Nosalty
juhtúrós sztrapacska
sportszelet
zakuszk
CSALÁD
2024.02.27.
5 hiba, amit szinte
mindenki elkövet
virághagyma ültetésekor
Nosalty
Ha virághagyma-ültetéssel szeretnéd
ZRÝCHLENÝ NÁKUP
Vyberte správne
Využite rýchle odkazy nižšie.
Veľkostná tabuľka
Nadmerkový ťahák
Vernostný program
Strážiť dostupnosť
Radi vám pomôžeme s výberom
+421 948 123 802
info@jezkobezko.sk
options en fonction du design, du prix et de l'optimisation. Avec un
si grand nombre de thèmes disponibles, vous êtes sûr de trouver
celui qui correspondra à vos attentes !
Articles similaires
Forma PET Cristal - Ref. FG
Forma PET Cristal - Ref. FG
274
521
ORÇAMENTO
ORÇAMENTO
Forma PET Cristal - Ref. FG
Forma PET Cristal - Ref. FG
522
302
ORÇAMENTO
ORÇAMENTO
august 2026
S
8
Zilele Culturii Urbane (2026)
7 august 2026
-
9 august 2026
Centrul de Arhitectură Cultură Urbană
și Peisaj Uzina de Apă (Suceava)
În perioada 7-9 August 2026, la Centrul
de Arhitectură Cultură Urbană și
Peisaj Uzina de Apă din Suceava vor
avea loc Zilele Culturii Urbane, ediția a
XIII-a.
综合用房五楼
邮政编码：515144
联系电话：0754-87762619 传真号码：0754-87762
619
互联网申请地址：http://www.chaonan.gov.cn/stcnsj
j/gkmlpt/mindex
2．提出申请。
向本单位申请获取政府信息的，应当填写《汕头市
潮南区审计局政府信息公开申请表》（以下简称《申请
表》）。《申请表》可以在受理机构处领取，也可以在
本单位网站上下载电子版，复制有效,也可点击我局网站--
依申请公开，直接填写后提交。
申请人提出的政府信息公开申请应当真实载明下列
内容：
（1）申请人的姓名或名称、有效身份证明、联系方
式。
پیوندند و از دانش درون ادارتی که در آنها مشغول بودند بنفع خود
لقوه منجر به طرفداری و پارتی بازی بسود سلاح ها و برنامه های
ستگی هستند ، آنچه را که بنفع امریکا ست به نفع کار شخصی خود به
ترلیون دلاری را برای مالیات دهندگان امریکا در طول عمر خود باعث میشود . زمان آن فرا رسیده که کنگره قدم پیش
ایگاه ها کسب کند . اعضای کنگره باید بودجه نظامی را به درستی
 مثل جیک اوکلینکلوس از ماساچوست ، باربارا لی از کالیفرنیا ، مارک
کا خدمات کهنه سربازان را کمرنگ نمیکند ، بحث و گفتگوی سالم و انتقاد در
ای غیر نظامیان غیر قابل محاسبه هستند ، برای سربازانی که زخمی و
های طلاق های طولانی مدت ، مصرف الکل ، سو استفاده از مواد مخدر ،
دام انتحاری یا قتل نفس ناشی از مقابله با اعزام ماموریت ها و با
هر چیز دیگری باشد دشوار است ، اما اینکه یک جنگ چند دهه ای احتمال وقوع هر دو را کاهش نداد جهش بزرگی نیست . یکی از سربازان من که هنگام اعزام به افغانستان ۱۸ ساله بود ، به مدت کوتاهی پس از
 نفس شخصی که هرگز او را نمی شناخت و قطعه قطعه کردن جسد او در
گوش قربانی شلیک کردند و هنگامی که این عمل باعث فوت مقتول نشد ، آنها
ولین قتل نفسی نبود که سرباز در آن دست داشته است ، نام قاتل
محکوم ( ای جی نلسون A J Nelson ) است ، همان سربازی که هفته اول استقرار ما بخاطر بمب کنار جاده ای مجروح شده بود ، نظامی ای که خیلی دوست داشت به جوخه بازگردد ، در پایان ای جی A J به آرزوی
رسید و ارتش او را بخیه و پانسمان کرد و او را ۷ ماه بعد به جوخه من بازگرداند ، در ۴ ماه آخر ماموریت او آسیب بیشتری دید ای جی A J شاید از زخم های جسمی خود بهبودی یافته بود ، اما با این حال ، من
:::
▶ **문제 내용**: 위의 기록에 있는 모든 줄을 한 글자도 바꾸지 말고 그대로 다시 입력하세요.

▶ **연습 문제 풀이**:
Nosalty
juhtúrós sztrapacska
sportszelet
zakuszk
CSALÁD
2024.02.27.
5 hiba, amit szinte
mindenki elkövet
virághagyma ültetésekor
Nosalty
Ha virághagyma-ültetéssel szeretnéd
ZRÝCHLENÝ NÁKUP
Vyberte správne
Využite rýchle odkazy nižšie.
Veľkostná tabuľka
Nadmerkový ťahák
Vernostný program
Strážiť dostupnosť
Radi vám pomôžeme s výberom
+421 948 123 802
info@jezkobezko.sk
options en fonction du design, du prix et de l'optimisation. Avec un
si grand nombre de thèmes disponibles, vous êtes sûr de trouver
celui qui correspondra à vos attentes !
Articles similaires
Forma PET Cristal - Ref. FG
Forma PET Cristal - Ref. FG
274
521
ORÇAMENTO
ORÇAMENTO
Forma PET Cristal - Ref. FG
Forma PET Cristal - Ref. FG
522
302
ORÇAMENTO
ORÇAMENTO
august 2026
S
8
Zilele Culturii Urbane (2026)
7 august 2026
-
9 august 2026
Centrul de Arhitectură Cultură Urbană
și Peisaj Uzina de Apă (Suceava)
În perioada 7-9 August 2026, la Centrul
de Arhitectură Cultură Urbană și
Peisaj Uzina de Apă din Suceava vor
avea loc Zilele Culturii Urbane, ediția a
XIII-a.
综合用房五楼
邮政编码：515144
联系电话：0754-87762619 传真号码：0754-87762
619
互联网申请地址：http://www.chaonan.gov.cn/stcnsj
j/gkmlpt/mindex
2．提出申请。
向本单位申请获取政府信息的，应当填写《汕头市
潮南区审计局政府信息公开申请表》（以下简称《申请
表》）。《申请表》可以在受理机构处领取，也可以在
本单位网站上下载电子版，复制有效,也可点击我局网站--
依申请公开，直接填写后提交。
申请人提出的政府信息公开申请应当真实载明下列
内容：
（1）申请人的姓名或名称、有效身份证明、联系方
式。
پیوندند و از دانش درون ادارتی که در آنها مشغول بودند بنفع خود
لقوه منجر به طرفداری و پارتی بازی بسود سلاح ها و برنامه های
ستگی هستند ، آنچه را که بنفع امریکا ست به نفع کار شخصی خود به
ترلیون دلاری را برای مالیات دهندگان امریکا در طول عمر خود باعث میشود . زمان آن فرا رسیده که کنگره قدم پیش
ایگاه ها کسب کند . اعضای کنگره باید بودجه نظامی را به درستی
 مثل جیک اوکلینکلوس از ماساچوست ، باربارا لی از کالیفرنیا ، مارک
کا خدمات کهنه سربازان را کمرنگ نمیکند ، بحث و گفتگوی سالم و انتقاد در
ای غیر نظامیان غیر قابل محاسبه هستند ، برای سربازانی که زخمی و
های طلاق های طولانی مدت ، مصرف الکل ، سو استفاده از مواد مخدر ،
دام انتحاری یا قتل نفس ناشی از مقابله با اعزام ماموریت ها و با
هر چیز دیگری باشد دشوار است ، اما اینکه یک جنگ چند دهه ای احتمال وقوع هر دو را کاهش نداد جهش بزرگی نیست . یکی از سربازان من که هنگام اعزام به افغانستان ۱۸ ساله بود ، به مدت کوتاهی پس از
 نفس شخصی که هرگز او را نمی شناخت و قطعه قطعه کردن جسد او در
گوش قربانی شلیک کردند و هنگامی که این عمل باعث فوت مقتول نشد ، آنها
ولین قتل نفسی نبود که سرباز در آن دست داشته است ، نام قاتل
محکوم ( ای جی نلسون A J Nelson ) است ، همان سربازی که هفته اول استقرار ما بخاطر بمب کنار جاده ای مجروح شده بود ، نظامی ای که خیلی دوست داشت به جوخه بازگردد ، در پایان ای جی A J به آرزوی
رسید و ارتش او را بخیه و پانسمان کرد و او را ۷ ماه بعد به جوخه من بازگرداند ، در ۴ ماه آخر ماموریت او آسیب بیشتری دید ای جی A J شاید از زخم های جسمی خود بهبودی یافته بود ، اما با این حال ، من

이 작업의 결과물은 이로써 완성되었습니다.